Johnson spared no expense in funding Glick's investigation and the pair became close friends. They created a Facebook page "Justice for Scott Johnson," hoping to find leads.
As a result of Glick's investigation, the coroner overturned the suicide verdict in Scott's death in 2012. At the time, Johnson was besieged by reporters and agreed to tell his story to the press. "It was on the 6 o'clock news that night and 15 or 20 articles appeared over the next week," he said.
But Johnson said police continued to "stonewall" him, maintaining the northern beach where Scott had died was not a gay hangout –- until the documentary aired.

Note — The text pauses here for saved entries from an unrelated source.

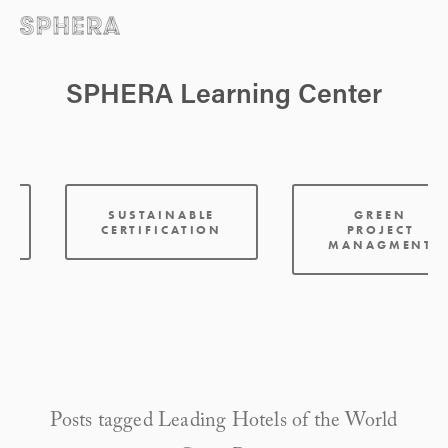
SPHERA Learning Center
:
SUSTAINABLE
GREEN
CERTIFICATION
PROJECT
MANAGMENT
Posts tagged Leading Hotels of the World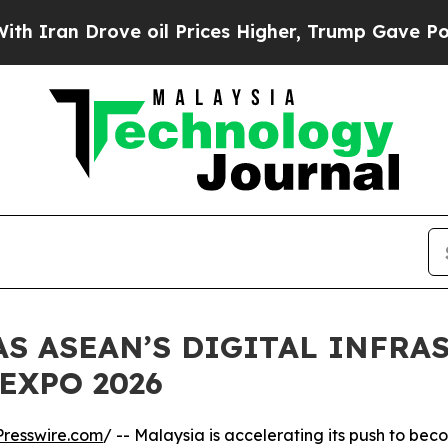
rove oil Prices Higher, Trump Gave Politically 
AS ASEAN’S DIGITAL INFRA
EXPO 2026
resswire.com
/ -- Malaysia is accelerating its push to be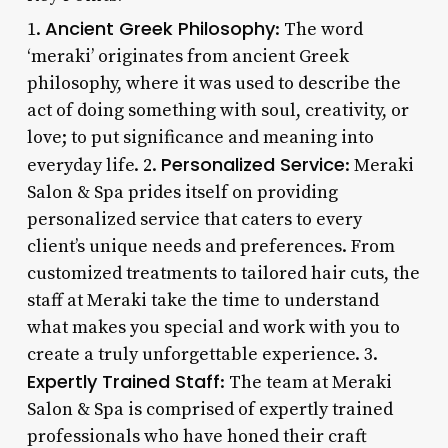
Ancient Greek Philosophy
1.
: The word
‘meraki’ originates from ancient Greek
philosophy, where it was used to describe the
act of doing something with soul, creativity, or
love; to put significance and meaning into
Personalized Service
everyday life. 2.
: Meraki
Salon & Spa prides itself on providing
personalized service that caters to every
client’s unique needs and preferences. From
customized treatments to tailored hair cuts, the
staff at Meraki take the time to understand
what makes you special and work with you to
create a truly unforgettable experience. 3.
Expertly Trained Staff
: The team at Meraki
Salon & Spa is comprised of expertly trained
professionals who have honed their craft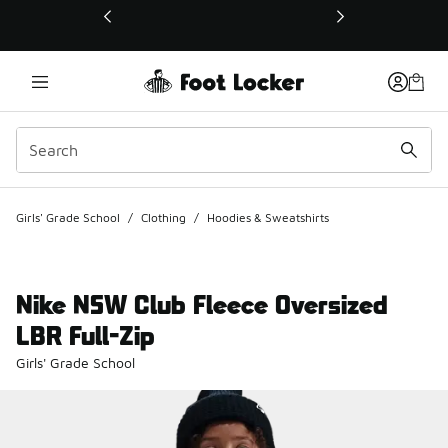
This link will open in a new window
Girls' Grade School
/
Clothing
/
Hoodies & Sweatshirts
Nike NSW Club Fleece Oversized
LBR Full-Zip
Girls' Grade School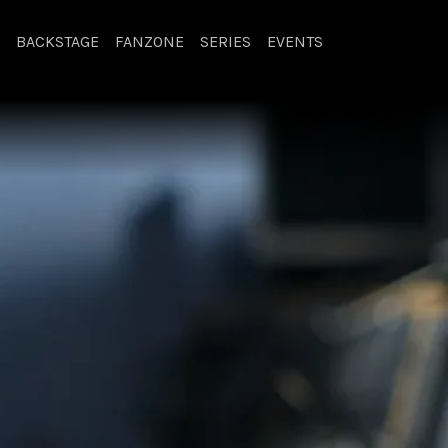
BACKSTAGE
FANZONE
SERIES
EVENTS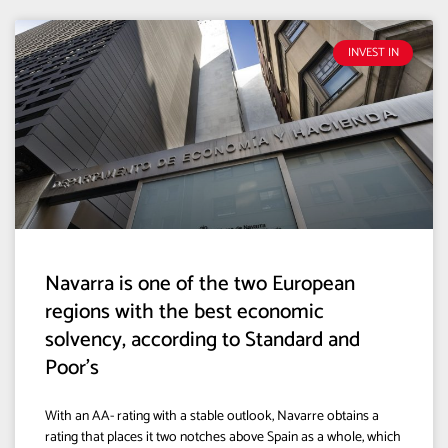
INVEST IN
Navarra is one of the two European
regions with the best economic
solvency, according to Standard and
Poor’s
With an AA- rating with a stable outlook, Navarre obtains a
rating that places it two notches above Spain as a whole, which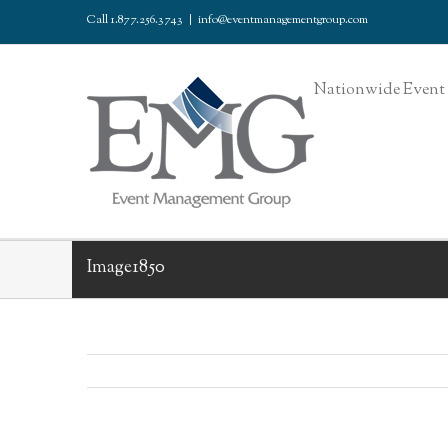
Call 1.877.256.3743
|
info@eventmanagementgroup.com
Nationwide Event 
Image1850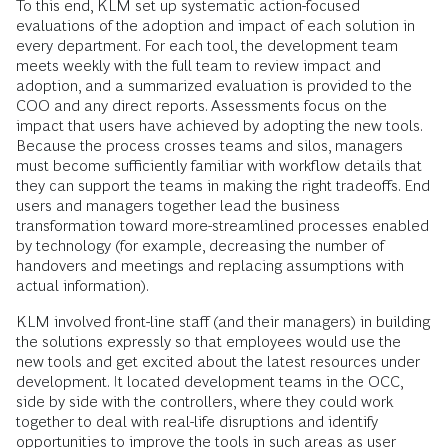
To this end, KLM set up systematic action-focused
evaluations of the adoption and impact of each solution in
every department. For each tool, the development team
meets weekly with the full team to review impact and
adoption, and a summarized evaluation is provided to the
COO and any direct reports. Assessments focus on the
impact that users have achieved by adopting the new tools.
Because the process crosses teams and silos, managers
must become sufficiently familiar with workflow details that
they can support the teams in making the right tradeoffs. End
users and managers together lead the business
transformation toward more-streamlined processes enabled
by technology (for example, decreasing the number of
handovers and meetings and replacing assumptions with
actual information).
KLM involved front-line staff (and their managers) in building
the solutions expressly so that employees would use the
new tools and get excited about the latest resources under
development. It located development teams in the OCC,
side by side with the controllers, where they could work
together to deal with real-life disruptions and identify
opportunities to improve the tools in such areas as user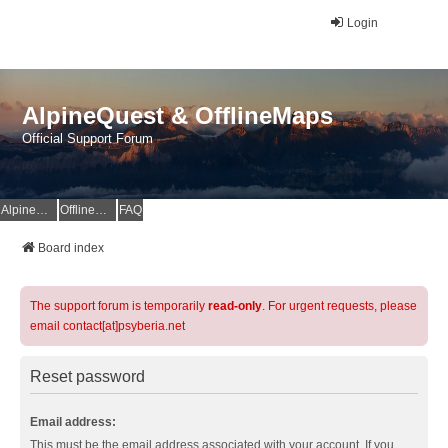
Login
AlpineQuest & OfflineMaps
Official Support Forum
AlpineQuest Website
OfflineMaps Website
FAQ
Board index
The support forum is temporarily
read-only
. For urgent requests, please
email contact[at]psyberia.net
Reset password
Email address:
This must be the email address associated with your account. If you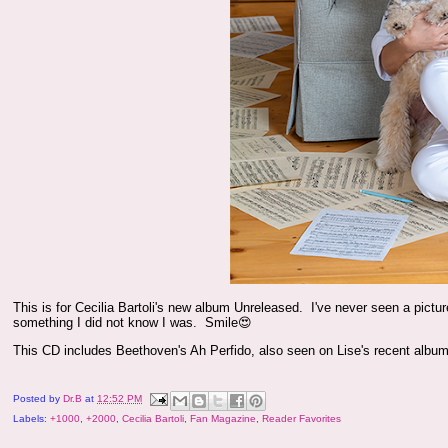
This is for Cecilia Bartoli's new album Unreleased. I've never seen a pictur
something I did not know I was. Smile😍
This CD includes Beethoven's Ah Perfido, also seen on Lise's recent album
Posted by
Dr.B
at
12:52 PM
Labels:
+1000
,
+2000
,
Cecilia Bartoli
,
Fan Magazine
,
Reader Favorites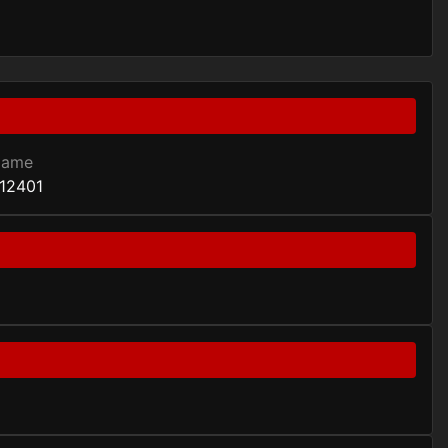
Game
12401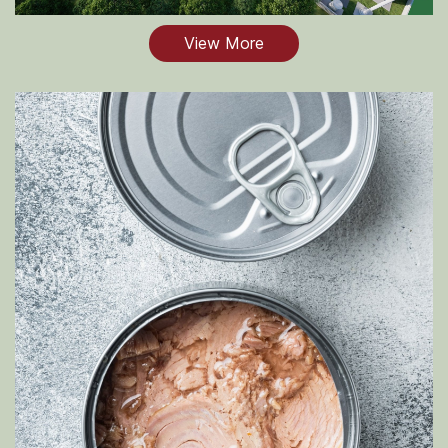
View More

The day after the film was broadcast, Johnson and his sister held a news conference with police to announce Scott's case would be reopened. Seven families who saw the show came forward to say they also had lost sons –- at least five at the beach.
Scott's partner, an academic, declined to be part of the documentary for privacy reasons. He now lives in the United States, according to Johnson.
Johnson admits the seven-year investigation could never have been accomplished without his financial backing, but other families still want answers.
He is pushing for broader investigations into other cases.
"These crimes are still solvable," he said. "These youth gangs are still in their 40s and probably live in the same cities. One thing about gang violence –- they like to brag. We've heard dozens of stories from former gang members or their girlfriends."
Records kept by the Lesbian and Gay Society Melbourne show that about two dozen men were convicted in the gay-bashing cases in the Bondi area and sentenced to prison terms from the late 1980s to 2009. The rest of the cases are still open.
Times have changed in Australia in regard to hate crimes directed against LGBT people, according to a recent report by the Australian Broadcasting Corp. “I would say that in Australia, in practice, we have achieved a remarkable degree of recognition and equality for same-sex partnerships,” author Dennis Altman told the network.
“Cops in general are much more aware and much better trained and much less homophobic,” said Glick. “But I talked to one cop who was openly gay in 1988, and he said it was not easy then.”
And gays can openly serve in military now.